■ Task objective
Could you reproduce every entry as it stands, leaving the pictures behind?

Segment Start: Data records

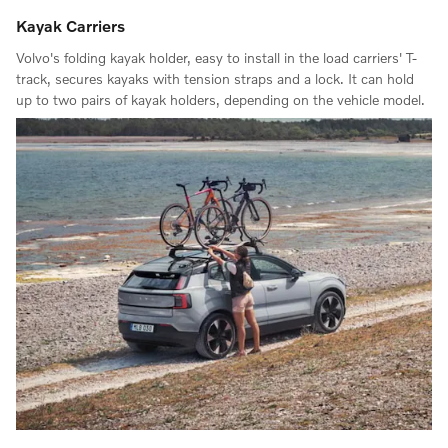
Kayak Carriers
Volvo's folding kayak holder, easy to install in the load carriers' T-
track, secures kayaks with tension straps and a lock. It can hold
up to two pairs of kayak holders, depending on the vehicle model.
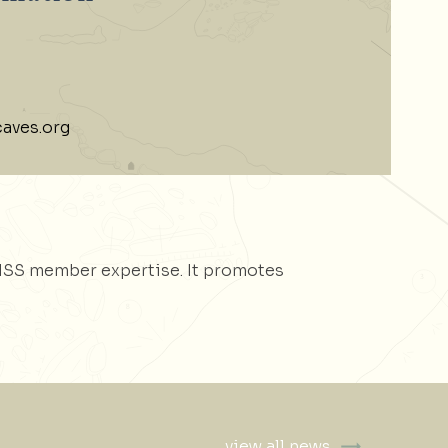
aves.org
NSS member expertise. It promotes
view all news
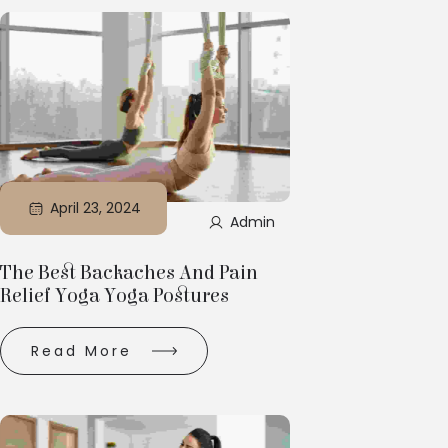
April 23, 2024
Admin
The Best Backaches And Pain
Relief Yoga Yoga Postures
Read More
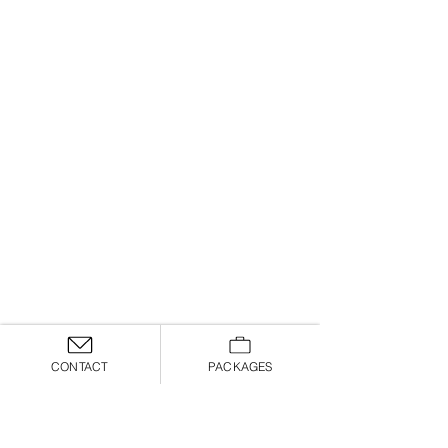
CONTACT
PACKAGES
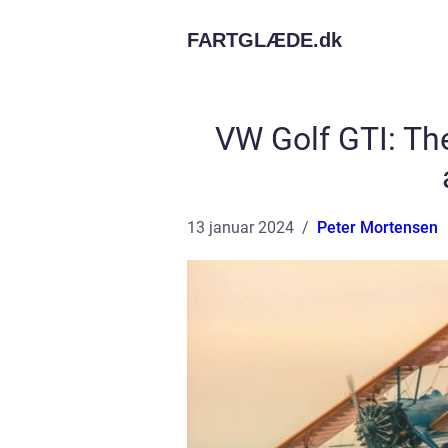
FARTGLÆDE.
dk
VW Golf GTI: Th
13 januar 2024
Peter Mortensen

Segment End: Data records

■ Exercise output
Kayak Carriers
Volvo's folding kayak holder, easy to install in the load carriers' T-
track, secures kayaks with tension straps and a lock. It can hold
up to two pairs of kayak holders, depending on the vehicle model.
aves.org
NSS member expertise. It promotes
view all news
April 23, 2024
Admin
The Best Backaches And Pain
Relief Yoga Yoga Postures
Read More
CONTACT
PACKAGES
FARTGLÆDE.
dk
VW Golf GTI: Th
13 januar 2024
Peter Mortensen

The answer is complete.